At first, I found the results counter-intuitive. The first figure above shows that the skewness arrives gradually in finite samples. This is strange, because the asymptotic properties of $$\hat{\rho}$$ are only non-normal for $$\rho=1$$. I figured this was the result of using small samples of $$T=100$$. Under a flat prior, the distribution of $$\rho$$ given the data and $$\epsilon_t$$ having variance of 1 is: \begin{equation} \rho \sim N(\hat{\rho}, (\sum\limits_{t=1}^T y_{t-1})^{-1}) \end{equation} This motivates my intuition for why the skewness arrives slowly: even for small samples, as $$\rho$$ gets close to 1, $$\sum\limits_{t=1}^T y_{t-1}$$ can be very large.

I repeat their analysis, except instead of $$T=100$$, I use $$T=10,000$$. As you can see, the asymptotic behavior kicks in and the skewness arrives only at $$\rho=1$$: I also found that for $$T=10,000$$ the distribution of $$\rho$$ conditional on $$\hat{\rho}$$, does not spread out more for smaller values of $$\hat{\rho}$$, that is a small sample result.

# Conclusion

The point of this paper is to show that the classical way of dealing with unit roots implicitly makes undesirable assumptions - you need a sample-dependent prior which puts more weight on high values of $$\rho$$. To a degree, the authors’ results are driven by the short length of the simulated series.
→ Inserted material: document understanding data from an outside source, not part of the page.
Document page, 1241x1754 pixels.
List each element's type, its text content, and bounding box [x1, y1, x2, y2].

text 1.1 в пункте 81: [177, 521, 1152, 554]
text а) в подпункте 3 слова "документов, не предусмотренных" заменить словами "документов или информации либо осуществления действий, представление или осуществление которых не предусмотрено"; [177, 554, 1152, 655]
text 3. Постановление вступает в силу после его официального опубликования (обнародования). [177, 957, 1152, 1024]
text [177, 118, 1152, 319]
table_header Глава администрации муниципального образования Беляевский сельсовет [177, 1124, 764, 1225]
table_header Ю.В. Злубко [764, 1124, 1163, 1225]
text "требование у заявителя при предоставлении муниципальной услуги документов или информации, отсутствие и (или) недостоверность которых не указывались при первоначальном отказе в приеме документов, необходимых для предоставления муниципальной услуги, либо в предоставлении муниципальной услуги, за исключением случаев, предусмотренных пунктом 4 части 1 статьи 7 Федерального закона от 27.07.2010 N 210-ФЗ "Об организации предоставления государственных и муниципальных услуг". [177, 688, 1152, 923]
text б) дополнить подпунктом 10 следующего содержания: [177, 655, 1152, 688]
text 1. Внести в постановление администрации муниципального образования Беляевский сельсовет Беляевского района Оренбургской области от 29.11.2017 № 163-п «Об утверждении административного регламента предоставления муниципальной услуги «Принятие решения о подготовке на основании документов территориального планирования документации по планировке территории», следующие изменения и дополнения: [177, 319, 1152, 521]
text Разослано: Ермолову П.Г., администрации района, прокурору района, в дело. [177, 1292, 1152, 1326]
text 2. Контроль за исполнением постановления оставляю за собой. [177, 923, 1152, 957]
The example where you reject $$\rho=0.9$$ but fail to reject $$\rho=1$$ wouldn’t happen in large samples, as the asymptotic kick in and faster rate of convergence for $$\rho=1$$ gives the distribution less spread.

For now, however, the authors’ criticism is still valid. With quarterly data from 1950-Present you get about 260 observations. Macroeconomics will have to survive until year 4,450 for there to be 10,000 observations, and that’s a long way off.